**What to do**
a. According to the passage on the two Dust Bowl novels, who directed the film version of Steinbeck's book?
b. Write out the stretch of the passage on the two Dust Bowl novels from "So she got to" through "sort of contrast.".

* Start Document text *

And he offered, this is, as far as we know, what?
He offered her notes to Steinbeck.
And so Nora had probably included the whole manuscript.
So he basically took wholesale.
He did not fully plagiarize.
I don't want to imply that.
Yeah, but he took a lot of ideas.
He took a lot of specific notes.
He took a lot of the details about this camp and how it worked from from her labor, from her novel.
Yeah.
As a result, she thought this would be totally fine.
There'd be two dustbowl novels, one told from the sort of biblical Grapes of Wrath perspective.
The other one was a very detailed look at a family and their friends.
Her publishers had known that they would not be able to bear two books on the topic in the market, and by this point, Steinbeck's was selling.
It was like gangbusters, and it became a film the very next year.
Directed by John Ford.
So it was a cultural phenomenon in a way that Whose Names are Unknown, never got the chance to be.
So she got to be.
Absolutely.
It's it's an incredible book.
It does things so beautifully.
It gives us the details of these families.
They're real people.
They're not just sort of literary symbols.
Right.
And it's a remarkable sort of contrast.
And I often think complement, with The Grapes of Wrath.
Reading the two of them together is actually a really big joy.
Well, now that I've read this, I just was feeling all stinky about Steinbeck.
But of course you can enjoy both.
You don't have to.
You don't have to pick them.
But what really struck me about this was how, as you said, just how real these characters are, three dimensional.
Even the children.
So can you talk a little bit about why that is?
Because it's really based on her own lived experience.
Well, while I'm doing that, what I'm going to do actually a little bit start preparing some of these things because these will go into the succotash later.

* End Document text *
* Start Source excerpt *

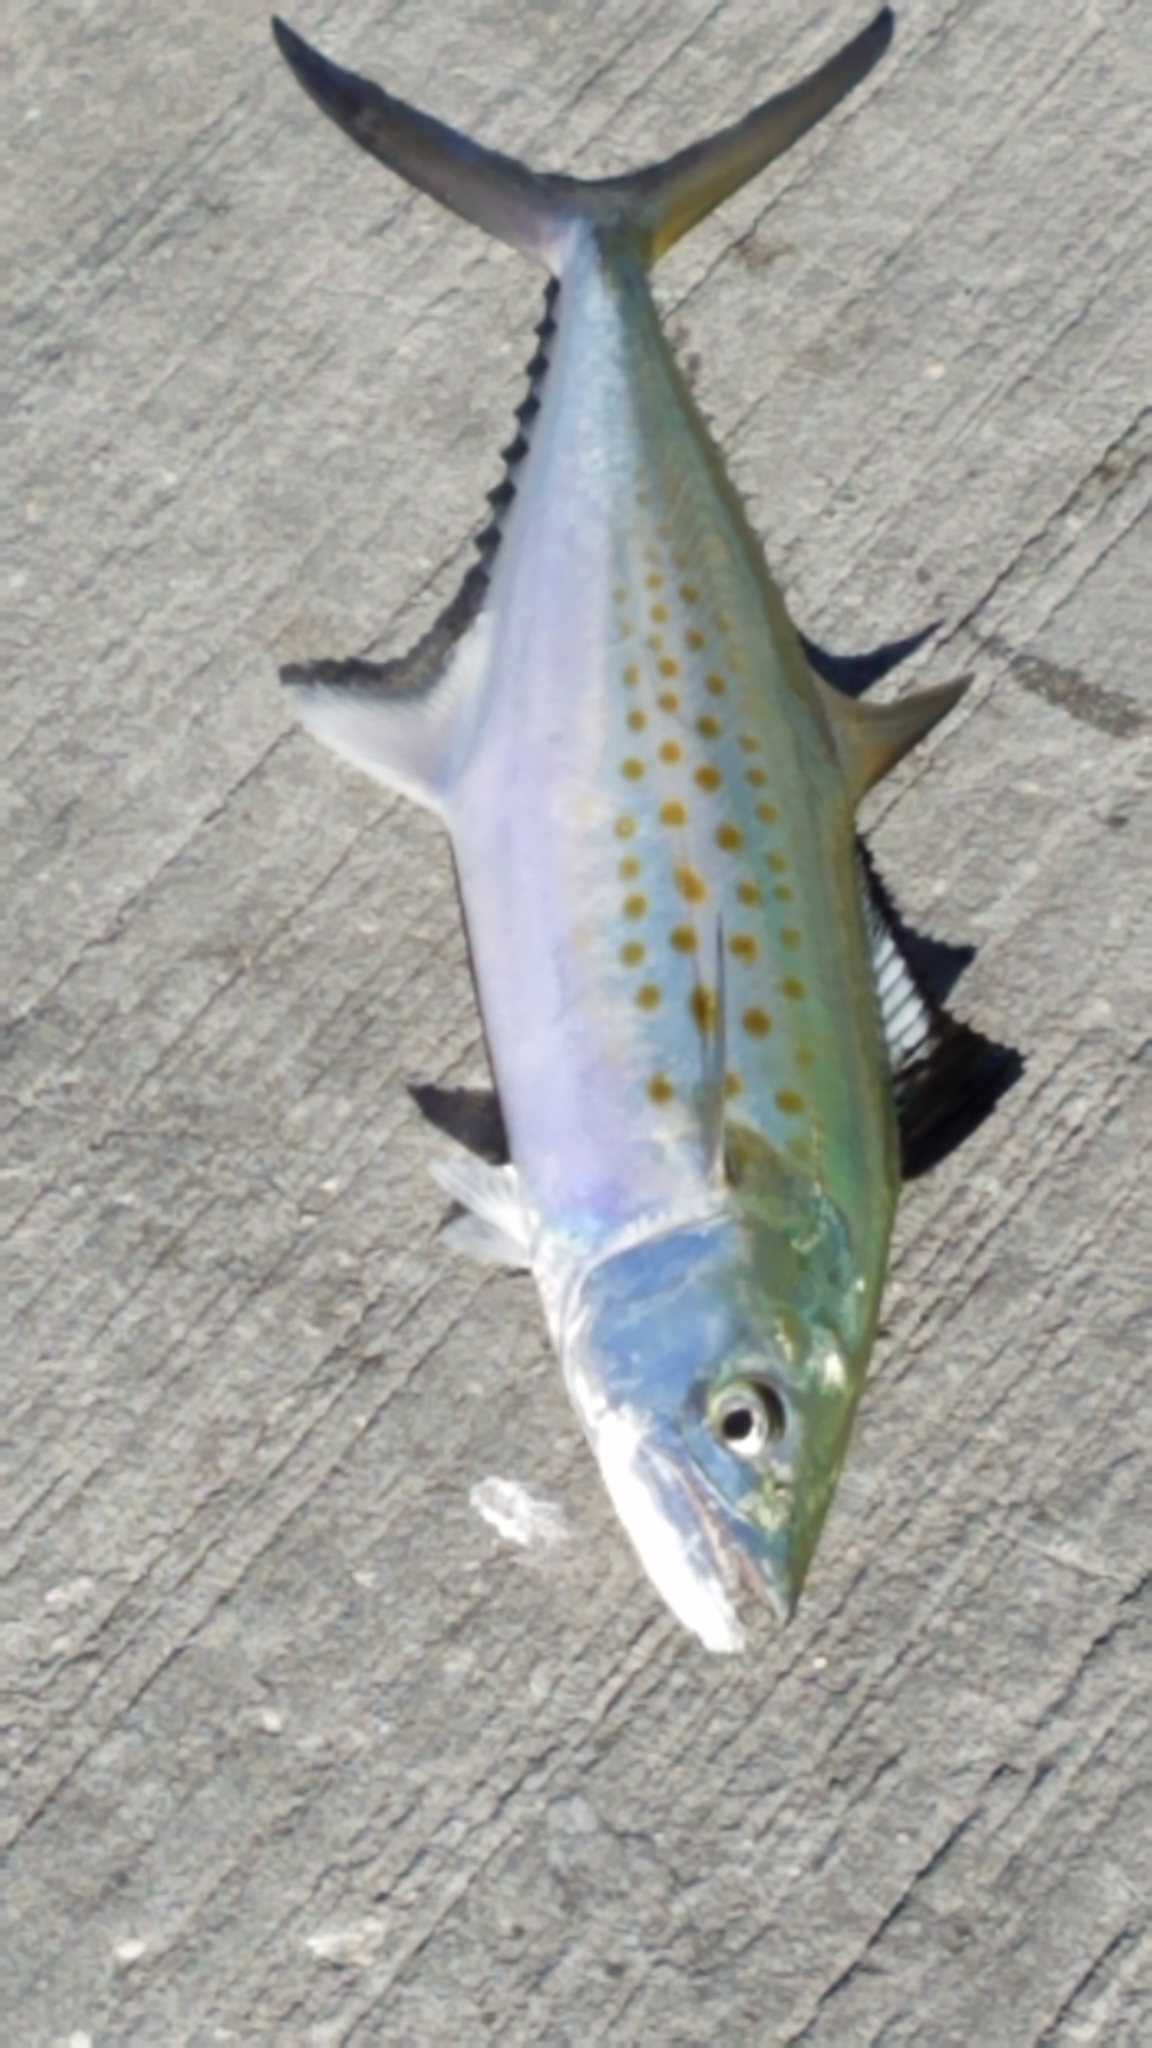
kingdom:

* End Source excerpt *

**Results of the exercise**
a. John Ford

b.
So she got to be.
Absolutely.
It's it's an incredible book.
It does things so beautifully.
It gives us the details of these families.
They're real people.
They're not just sort of literary symbols.
Right.
And it's a remarkable sort of contrast.